Timeout Budgets: Why One Slow Dependency Blows Your Whole Request

The checkout endpoint had a 30-second timeout. So did the payment service it called, and the fraud check that called, and the database underneath that. When one of them got slow, the timeouts stacked instead of capping, and a single sluggish dependency held thousands of connections open until the whole chain fell over.

June 23, 20268 min readSystem DesignReliability

Our checkout request fanned out through four services before it returned: gateway to order service to payment service to a fraud-scoring call, with a database at the bottom. Each one had a sensible-looking 30-second timeout, set independently by whichever team owned it. Then the fraud service started taking 25 seconds under load. You would expect one slow call. What we got instead was the entire checkout path melting down: connection pools exhausted at every layer, requests piling up, and a 30-second-deep wall of latency that users experienced as the site simply hanging. The timeouts were all "correct" and together they were a disaster.

Independent timeouts don't compose, they stack

The mistake is treating a timeout as a local property of one call. When service A calls B calls C, and each has its own 30s timeout, the worst case isn't 30 seconds, it is that A waits the full 30s for B, which spent that time waiting on C. The timeouts don't protect each other; they all expire at roughly the same wall-clock moment, after the damage is done.
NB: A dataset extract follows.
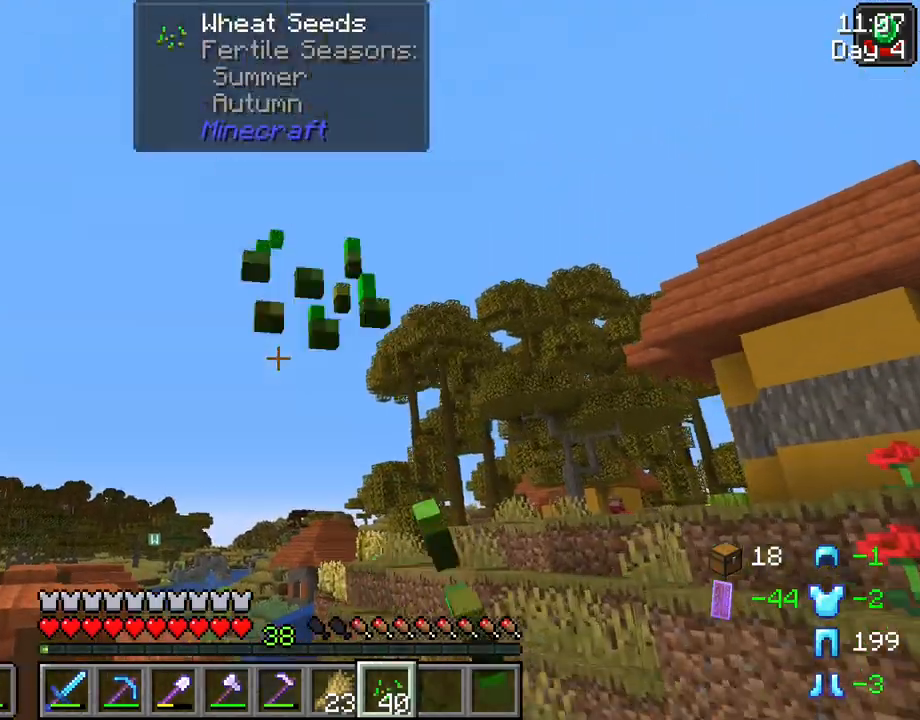
{"keys": ["q"], "mouse": [], "events": []}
Worse, while A sits there waiting, it is holding a connection, a thread or goroutine, and a slot in its own caller's pool. One slow leaf service applies backpressure all the way up the tree, and every layer runs out of capacity at once.
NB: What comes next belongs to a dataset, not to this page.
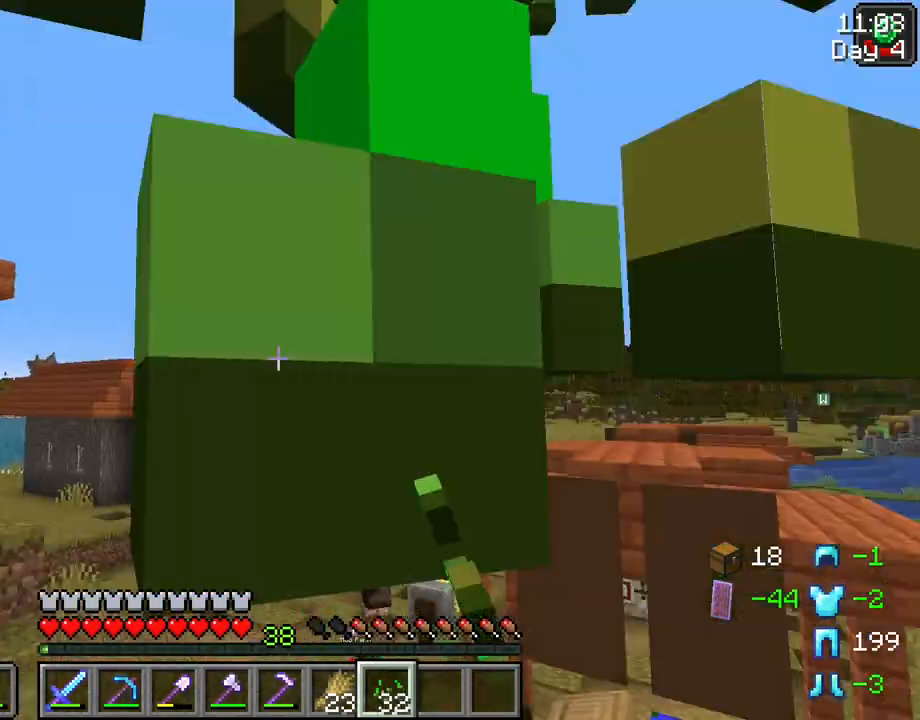
{"keys": ["q"], "mouse": [], "events": []}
The number that actually matters to a user is the time budget for the whole request. If checkout should respond in 3 seconds or give up, then no individual hop is allowed to spend 30. The budget belongs to the request, not to any single call, and it has to shrink as it travels down the chain.

Propagate a deadline, not a duration

The fix is to compute a deadline at the edge (an absolute point in time, "respond by 12:00:03.000") and pass it down with every call. Each service, before making a downstream request, sets that call's timeout to the time remaining until the deadline, never more. gRPC does this for you with deadlines; over HTTP you pass a header and honor it.

// edge: turn the request budget into an absolute deadline
const deadline = Date.now() + 3000;   // 3s for the whole request

// before each downstream call: only spend what's left
function remaining() {
  return deadline - Date.now();
}

async function callPayment(req) {
  const budget = remaining();
  if (budget <= 50) throw new DeadlineExceeded();   // no point starting
  return fetch(paymentUrl, {
    signal: AbortSignal.timeout(budget),
    headers: { "x-deadline-ms": String(deadline) },
  });
}

Now the deadline is shared. If the fraud call has already eaten 2.8 of the 3 seconds, the payment service sees only 200ms left and fails fast instead of starting a fresh 30-second wait. The slow dependency still fails, but it fails in 200ms at the right layer, and it stops holding the entire chain hostage.

Fail fast on a dead budget

The cheapest win in the snippet above is the early check: if there isn't enough time left to plausibly succeed, don't even start the call. Sending a request you know cannot beat the deadline is pure waste; it loads the downstream, consumes a connection, and produces a result nobody is waiting for anymore. Checking remaining() before each hop turns "everyone waits 30s and then errors" into "we stop the moment success becomes impossible." That single guard is what breaks the cascade.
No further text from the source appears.